Dunia hobi burung kicau selalu penuh dengan inovasi dan eksperimen. Salah satu pertanyaan yang sering muncul di kalangan penangkar adalah mengenai kemungkinan hibridisasi atau persilangan antar jenis jalak. Salah satu wacana yang cukup ekstrem adalah menyilangkan Jalak Bali yang elegan dengan Jalak Nias yang dikenal cerdas dan pandai meniru suara.

Namun, sebelum melangkah lebih jauh, ada banyak faktor teknis, biologis, dan hukum yang harus dipahami oleh para penghobi.

1. Perbedaan Biologis: Tantangan Genetik

Jalak Bali dan Jalak Nias berasal dari genus yang berbeda.
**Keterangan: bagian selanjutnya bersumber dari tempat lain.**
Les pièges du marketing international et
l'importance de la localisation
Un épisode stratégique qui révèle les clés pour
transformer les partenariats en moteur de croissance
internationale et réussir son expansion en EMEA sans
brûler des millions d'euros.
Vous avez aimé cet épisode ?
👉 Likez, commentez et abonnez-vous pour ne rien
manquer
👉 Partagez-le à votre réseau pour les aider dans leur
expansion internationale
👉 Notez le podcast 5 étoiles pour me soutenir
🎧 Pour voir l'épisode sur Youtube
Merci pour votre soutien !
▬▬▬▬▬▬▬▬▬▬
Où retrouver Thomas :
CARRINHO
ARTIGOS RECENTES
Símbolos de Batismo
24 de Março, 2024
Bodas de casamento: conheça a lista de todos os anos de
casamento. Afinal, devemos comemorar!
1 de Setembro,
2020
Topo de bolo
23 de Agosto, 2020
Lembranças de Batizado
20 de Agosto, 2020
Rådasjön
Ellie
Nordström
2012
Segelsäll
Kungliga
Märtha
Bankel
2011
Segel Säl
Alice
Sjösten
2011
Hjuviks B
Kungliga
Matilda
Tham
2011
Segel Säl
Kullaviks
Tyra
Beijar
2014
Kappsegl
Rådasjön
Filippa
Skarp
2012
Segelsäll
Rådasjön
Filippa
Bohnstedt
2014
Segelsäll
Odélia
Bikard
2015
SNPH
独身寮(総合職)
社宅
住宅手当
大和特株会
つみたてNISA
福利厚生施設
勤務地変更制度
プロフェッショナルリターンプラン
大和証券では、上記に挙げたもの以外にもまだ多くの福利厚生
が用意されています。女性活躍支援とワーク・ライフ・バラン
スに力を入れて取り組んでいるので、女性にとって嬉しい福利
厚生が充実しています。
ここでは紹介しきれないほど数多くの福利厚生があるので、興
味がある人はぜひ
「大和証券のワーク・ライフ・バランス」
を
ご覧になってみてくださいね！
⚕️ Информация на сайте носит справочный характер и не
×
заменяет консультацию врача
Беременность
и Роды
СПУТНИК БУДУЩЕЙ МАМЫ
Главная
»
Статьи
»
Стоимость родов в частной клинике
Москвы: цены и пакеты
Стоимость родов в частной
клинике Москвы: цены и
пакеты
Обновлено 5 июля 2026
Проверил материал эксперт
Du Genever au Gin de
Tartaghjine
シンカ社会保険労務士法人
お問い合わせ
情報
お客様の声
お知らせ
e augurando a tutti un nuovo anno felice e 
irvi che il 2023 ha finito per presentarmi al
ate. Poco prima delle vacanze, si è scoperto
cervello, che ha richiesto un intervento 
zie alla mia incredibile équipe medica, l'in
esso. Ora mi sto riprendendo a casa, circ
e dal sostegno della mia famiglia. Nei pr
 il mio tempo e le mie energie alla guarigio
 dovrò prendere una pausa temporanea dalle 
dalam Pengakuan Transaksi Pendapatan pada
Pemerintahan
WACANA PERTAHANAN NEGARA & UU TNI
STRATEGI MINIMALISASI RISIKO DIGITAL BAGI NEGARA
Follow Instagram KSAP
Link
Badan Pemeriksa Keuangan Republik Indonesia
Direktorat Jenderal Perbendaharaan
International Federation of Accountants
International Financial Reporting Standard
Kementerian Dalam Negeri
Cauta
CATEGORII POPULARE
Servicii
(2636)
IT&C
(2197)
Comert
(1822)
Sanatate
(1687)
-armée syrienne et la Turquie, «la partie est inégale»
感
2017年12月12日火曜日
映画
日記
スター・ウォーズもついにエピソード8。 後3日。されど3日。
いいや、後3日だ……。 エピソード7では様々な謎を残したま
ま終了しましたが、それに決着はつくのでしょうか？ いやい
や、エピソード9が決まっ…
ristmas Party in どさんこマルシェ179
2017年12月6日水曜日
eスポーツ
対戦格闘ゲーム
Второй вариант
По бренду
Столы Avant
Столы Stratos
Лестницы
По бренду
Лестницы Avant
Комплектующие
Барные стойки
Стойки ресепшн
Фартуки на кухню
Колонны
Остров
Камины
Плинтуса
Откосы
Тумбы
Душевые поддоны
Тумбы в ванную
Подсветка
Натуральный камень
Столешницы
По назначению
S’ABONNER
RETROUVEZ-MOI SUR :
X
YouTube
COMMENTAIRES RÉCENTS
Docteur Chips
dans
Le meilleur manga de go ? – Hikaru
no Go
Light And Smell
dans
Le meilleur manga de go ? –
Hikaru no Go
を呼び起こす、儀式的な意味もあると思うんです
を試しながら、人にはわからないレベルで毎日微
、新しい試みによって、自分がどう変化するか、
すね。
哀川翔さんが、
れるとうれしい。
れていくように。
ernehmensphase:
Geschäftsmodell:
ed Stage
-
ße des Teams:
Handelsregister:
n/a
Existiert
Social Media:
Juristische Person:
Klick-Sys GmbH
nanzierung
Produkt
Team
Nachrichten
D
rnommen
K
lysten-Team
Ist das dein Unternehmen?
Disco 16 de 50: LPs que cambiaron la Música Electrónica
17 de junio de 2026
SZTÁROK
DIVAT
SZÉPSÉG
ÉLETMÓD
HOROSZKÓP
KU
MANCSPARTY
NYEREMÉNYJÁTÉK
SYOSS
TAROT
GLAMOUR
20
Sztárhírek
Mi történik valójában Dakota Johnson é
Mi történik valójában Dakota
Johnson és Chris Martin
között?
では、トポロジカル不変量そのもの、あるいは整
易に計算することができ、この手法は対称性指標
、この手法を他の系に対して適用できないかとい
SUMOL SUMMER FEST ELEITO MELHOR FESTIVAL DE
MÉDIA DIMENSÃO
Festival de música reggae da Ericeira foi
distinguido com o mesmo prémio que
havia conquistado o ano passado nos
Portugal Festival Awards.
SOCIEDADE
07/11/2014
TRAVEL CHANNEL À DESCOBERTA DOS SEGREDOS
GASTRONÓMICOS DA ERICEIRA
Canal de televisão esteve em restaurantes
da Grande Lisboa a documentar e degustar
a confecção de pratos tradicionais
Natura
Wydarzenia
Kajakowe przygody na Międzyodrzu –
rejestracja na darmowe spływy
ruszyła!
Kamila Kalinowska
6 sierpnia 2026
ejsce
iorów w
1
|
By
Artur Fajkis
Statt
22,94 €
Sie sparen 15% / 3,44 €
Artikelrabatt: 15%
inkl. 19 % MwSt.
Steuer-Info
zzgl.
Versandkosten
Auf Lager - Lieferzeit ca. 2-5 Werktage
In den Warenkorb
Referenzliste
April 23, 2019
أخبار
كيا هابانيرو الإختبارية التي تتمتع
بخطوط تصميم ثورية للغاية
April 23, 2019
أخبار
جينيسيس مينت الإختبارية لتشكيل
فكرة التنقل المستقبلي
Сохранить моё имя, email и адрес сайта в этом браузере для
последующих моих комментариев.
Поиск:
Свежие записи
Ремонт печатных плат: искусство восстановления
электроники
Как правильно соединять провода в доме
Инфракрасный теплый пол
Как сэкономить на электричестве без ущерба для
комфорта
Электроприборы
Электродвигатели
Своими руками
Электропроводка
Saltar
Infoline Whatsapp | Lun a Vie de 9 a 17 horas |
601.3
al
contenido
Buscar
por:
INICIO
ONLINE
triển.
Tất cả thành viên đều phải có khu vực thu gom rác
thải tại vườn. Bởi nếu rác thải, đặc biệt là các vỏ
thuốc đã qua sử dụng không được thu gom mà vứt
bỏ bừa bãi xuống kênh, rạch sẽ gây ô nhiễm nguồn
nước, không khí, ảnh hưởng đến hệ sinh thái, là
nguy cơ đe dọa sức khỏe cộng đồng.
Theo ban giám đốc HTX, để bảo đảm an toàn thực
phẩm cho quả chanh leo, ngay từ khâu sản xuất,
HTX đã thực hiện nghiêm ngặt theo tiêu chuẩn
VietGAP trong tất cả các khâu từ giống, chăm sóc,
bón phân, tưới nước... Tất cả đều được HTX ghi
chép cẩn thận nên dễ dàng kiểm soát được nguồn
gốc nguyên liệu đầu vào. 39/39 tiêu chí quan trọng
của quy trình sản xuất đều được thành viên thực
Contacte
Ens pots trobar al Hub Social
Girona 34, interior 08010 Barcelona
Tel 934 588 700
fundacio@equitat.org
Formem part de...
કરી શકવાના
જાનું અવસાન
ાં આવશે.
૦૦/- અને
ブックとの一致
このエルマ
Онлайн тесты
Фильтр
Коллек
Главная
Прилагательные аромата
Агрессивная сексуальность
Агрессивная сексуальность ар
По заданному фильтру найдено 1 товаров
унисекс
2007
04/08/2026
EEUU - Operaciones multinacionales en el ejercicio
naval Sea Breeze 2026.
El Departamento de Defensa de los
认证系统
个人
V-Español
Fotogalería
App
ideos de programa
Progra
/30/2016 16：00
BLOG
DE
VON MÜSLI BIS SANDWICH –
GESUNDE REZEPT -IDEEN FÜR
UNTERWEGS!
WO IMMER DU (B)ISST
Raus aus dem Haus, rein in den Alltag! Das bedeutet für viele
Jalak Bali adalah spesies tunggal di genus Leucopsar, sedangkan Jalak Nias masuk dalam genus Acridotheres.

  • Tingkat Kesulitan: Persilangan beda genus memiliki tingkat keberhasilan yang sangat rendah dibandingkan persilangan sesama genus (seperti Jalak Suren dengan Jalak Putih).

  • Hasil Keturunan: Jika pun terjadi pembuahan, seringkali telur tidak menetas (infertil) atau anakan yang dihasilkan memiliki daya tahan tubuh yang lemah.

2. Prosedur Persiapan dan Penjodohan

Jika Anda tetap ingin mencoba eksperimen ini (biasanya dilakukan oleh peneliti atau penangkar khusus dengan izin tertentu), langkah-langkahnya hampir serupa dengan penangkaran murni:

  • Pemilihan Indukan: Pilih Jalak Nias yang sudah sangat jinak (lolohan tangan) dan Jalak Bali yang juga memiliki karakter tenang.

  • Proses "Tempel" yang Lama: Karena perbedaan fisik yang kontras (Jalak Bali putih bersih, Jalak Nias cokelat gelap), proses perkenalan bisa memakan waktu berbulan-bulan agar kedua burung tidak saling menyerang.

  • Manipulasi Lingkungan: Kandang aviary yang luas dengan banyak privasi sangat dibutuhkan untuk mengurangi stres pada kedua burung.

3. Risiko Hukum dan Etika Konservasi

Ini adalah poin terpenting yang wajib diketahui oleh pemilik blog dan penangkar:

  • Pelestarian Genetik: Jalak Bali adalah aset negara yang dilindungi undang-undang. Tujuan utama penangkaran Jalak Bali adalah untuk menjaga kemurnian jenisnya agar tidak punah.

  • Aturan BKSDA: Mencampur genetik Jalak Bali dengan spesies lain dianggap merusak upaya konservasi. Hasil persilangan (hibrida) biasanya tidak bisa mendapatkan sertifikat resmi, yang berarti statusnya bisa dianggap ilegal.

4. Perawatan dan Pakan

Jika Anda memelihara keduanya dalam satu lingkungan, manajemen pakan tetap menjadi kunci:

  • Nutrisi Seimbang: Berikan kombinasi pur berkualitas, jangkrik, kroto, dan buah-buahan seperti pepaya atau pisang.

  • Kebersihan: Kedua jenis jalak ini sangat suka mandi. Pastikan bak mandi tersedia setiap pagi untuk menjaga kualitas bulu mereka.

Kesimpulan

Secara teknis, menyilangkan Jalak Bali dengan Jalak Nias adalah tantangan besar yang penuh risiko, baik secara biologis maupun hukum. Bagi sebagian besar penangkar, menjaga kemurnian ras Jalak Bali jauh lebih menguntungkan secara finansial dan lebih dihargai dalam dunia konservasi internasional.

Daripada menyilangkan, banyak penghobi lebih memilih memelihara keduanya secara berdampingan untuk menikmati perpaduan keindahan visual Jalak Bali dan kecerdasan kicauan Jalak Nias.